After watching this classic episode of The Twilight Zone, consider these questions:

1. What are some of the ethical questions raised by the episode?

2. What is the nature of the pressure Janet Tyler feels to "fit in" to society? Does current society pressure others to conform as is portrayed in the episode and to what extent?

3. How important is how you look to your social interactions and sense of self? For example, how do you feel when you have a pimple, scar, or cut on your face?

4. What Are Some Of The Ethical Issues Raised?

There is a wide variety of ethical issues that have been raised by face transplants. Many of these are raised by the portrayal of face transplants in popular culture as well as in real life. Some of these are -

Experimentation in Disability Therapies

One of the major criticisms of face transplants is the still experimental nature of the procedure. Unlike proven therapies, much is unknown about the short- and long-term side effects of face transplants. The known risks are similar to other organ transplantation procedures such as a need for lifelong immunosuppressive medications, diabetes, lymphoma, risk of infection, and risk of rejection. Do the benefits outweigh the risks? What do you think? Many other organ transplantations are life-saving, for example liver or heart transplants. But a face transplant is not a life-saving procedure. Should this mean that lesser risks should be taken? Or is the social pressures faced by the potential patients enough of a cause to undertake these risks?

Embodiment

Another question raised by face transplants is the unique nature of the face compared to other tissues transplanted. The face, unlike the liver or heart, is interwoven with a person's identity, sense of self, and self-expression. To what end does transplanting another's face transplant another person's identity? Are you truly the same person you were before you had a face transplant? Proponents of face transplant argue that since only skin and sometimes muscle is being transplanted, the recipient's underlying bone structure still determines the final appearance of the face. Therefore, it is not simply transferring one person's appearance to another. Also, should you be allowed to choose your donor so that race, skin type, gender matches more closely to your own - something that is not done for other organ transplantation procedures?
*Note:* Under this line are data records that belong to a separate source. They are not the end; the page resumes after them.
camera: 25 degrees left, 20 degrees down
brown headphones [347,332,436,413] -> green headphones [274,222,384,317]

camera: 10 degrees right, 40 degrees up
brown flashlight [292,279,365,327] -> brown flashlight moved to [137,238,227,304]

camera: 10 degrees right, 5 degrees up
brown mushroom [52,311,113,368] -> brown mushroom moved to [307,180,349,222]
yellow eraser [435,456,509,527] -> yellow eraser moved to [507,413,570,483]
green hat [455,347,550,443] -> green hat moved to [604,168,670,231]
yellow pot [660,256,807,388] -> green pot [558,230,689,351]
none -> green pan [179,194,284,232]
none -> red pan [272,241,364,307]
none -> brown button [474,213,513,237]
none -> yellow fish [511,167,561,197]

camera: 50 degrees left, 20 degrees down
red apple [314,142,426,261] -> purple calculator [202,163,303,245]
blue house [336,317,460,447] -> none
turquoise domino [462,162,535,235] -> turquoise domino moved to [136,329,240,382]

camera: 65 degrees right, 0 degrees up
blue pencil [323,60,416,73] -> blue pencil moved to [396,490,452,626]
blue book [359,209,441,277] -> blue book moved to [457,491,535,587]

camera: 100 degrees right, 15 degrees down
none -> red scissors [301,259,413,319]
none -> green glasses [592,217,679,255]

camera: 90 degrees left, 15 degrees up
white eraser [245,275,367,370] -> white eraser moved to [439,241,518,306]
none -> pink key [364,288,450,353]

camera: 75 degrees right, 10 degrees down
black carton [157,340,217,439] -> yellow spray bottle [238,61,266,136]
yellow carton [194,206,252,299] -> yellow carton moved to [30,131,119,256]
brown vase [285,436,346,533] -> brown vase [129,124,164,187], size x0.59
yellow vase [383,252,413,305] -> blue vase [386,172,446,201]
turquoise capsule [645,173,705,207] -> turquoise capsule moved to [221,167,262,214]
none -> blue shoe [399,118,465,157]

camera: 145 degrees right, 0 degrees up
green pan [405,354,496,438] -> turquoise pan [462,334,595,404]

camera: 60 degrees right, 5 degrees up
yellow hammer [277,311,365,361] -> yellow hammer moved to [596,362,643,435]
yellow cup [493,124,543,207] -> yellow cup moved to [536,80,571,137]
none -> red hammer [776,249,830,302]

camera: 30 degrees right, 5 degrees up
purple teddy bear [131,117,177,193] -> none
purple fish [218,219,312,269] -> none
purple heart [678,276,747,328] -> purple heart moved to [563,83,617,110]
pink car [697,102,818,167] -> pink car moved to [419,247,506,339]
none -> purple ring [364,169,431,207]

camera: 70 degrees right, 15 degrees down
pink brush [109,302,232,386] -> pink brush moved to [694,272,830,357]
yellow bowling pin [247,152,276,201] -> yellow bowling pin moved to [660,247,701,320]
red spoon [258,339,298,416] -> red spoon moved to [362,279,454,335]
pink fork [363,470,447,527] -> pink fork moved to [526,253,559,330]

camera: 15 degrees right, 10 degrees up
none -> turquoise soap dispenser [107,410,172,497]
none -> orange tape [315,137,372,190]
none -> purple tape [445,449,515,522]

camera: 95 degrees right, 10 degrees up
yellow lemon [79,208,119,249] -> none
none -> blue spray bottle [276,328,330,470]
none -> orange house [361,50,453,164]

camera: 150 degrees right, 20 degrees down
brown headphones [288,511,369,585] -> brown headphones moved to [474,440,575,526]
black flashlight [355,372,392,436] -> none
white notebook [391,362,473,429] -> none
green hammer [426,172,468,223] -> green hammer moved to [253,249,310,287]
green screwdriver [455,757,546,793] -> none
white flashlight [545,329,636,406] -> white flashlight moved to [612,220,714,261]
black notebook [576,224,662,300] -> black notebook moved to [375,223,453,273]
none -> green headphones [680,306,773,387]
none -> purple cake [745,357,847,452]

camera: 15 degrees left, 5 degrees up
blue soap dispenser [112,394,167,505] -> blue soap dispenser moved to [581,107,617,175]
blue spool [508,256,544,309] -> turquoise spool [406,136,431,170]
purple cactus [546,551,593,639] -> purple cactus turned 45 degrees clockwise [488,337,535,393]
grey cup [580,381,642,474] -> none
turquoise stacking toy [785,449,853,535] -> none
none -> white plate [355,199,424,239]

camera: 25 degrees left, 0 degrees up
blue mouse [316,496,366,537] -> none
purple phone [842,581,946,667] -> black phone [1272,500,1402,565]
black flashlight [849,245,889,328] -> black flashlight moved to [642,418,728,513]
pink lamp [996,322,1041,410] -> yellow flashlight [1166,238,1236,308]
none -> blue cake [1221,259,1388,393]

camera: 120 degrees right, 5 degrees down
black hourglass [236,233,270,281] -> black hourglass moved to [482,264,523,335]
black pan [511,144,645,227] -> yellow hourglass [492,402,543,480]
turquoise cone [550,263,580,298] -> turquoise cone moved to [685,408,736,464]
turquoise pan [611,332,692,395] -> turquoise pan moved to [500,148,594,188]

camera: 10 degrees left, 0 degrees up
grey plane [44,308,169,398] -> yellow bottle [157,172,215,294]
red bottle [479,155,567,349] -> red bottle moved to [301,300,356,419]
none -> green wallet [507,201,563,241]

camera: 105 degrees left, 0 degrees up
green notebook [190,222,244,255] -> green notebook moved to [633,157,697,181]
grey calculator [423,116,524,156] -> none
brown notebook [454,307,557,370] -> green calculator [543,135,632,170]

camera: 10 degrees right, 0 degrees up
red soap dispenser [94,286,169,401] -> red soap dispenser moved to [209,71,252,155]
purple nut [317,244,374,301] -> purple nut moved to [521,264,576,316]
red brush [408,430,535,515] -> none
Finally, should the motivations for the donor be examined? In the case of other organ transplantation procedures, pure altruism is generally the motive. Yet, some argue that the donor might want to "live on" by donating their image. In other words, how special is facial tissue and to what extent is it "you?"

Stigma & Justice

The potential patients for face transplants already report feeling ostracized by "normal" society. If we start "fixing" their faces, are we sending an additional message that they do not fit in or are less valued by society? This is a common argument put forward by the disability community, as medicine advances to cure more and more diseases. Are we devaluing their way of life? Also, face transplants are extremely expensive procedures. Are we willing to pay for them through societal funds, or are they elective procedures that patients should have to pay for them themselves? In that case, is it fair to those that cannot afford the hundreds of thousands of dollars required?

Review Questions

  1. What progress has been made in face transplants currently?
  2. Discuss some of the risks of organ transplantation.
  3. Discuss some of the ethical questions raised by face transplants in popular culture and reality.
  4. To what extent do you think that face transplants should be performed, given the medical and ethical risks?
  5. Discuss some other situations in which a patient's sense of self is changed or challenged by a medical procedure?
  6. How else do we as society pass judgment on people who are different? Is this a legitimate concern when we talk about face transplants? Why or why not?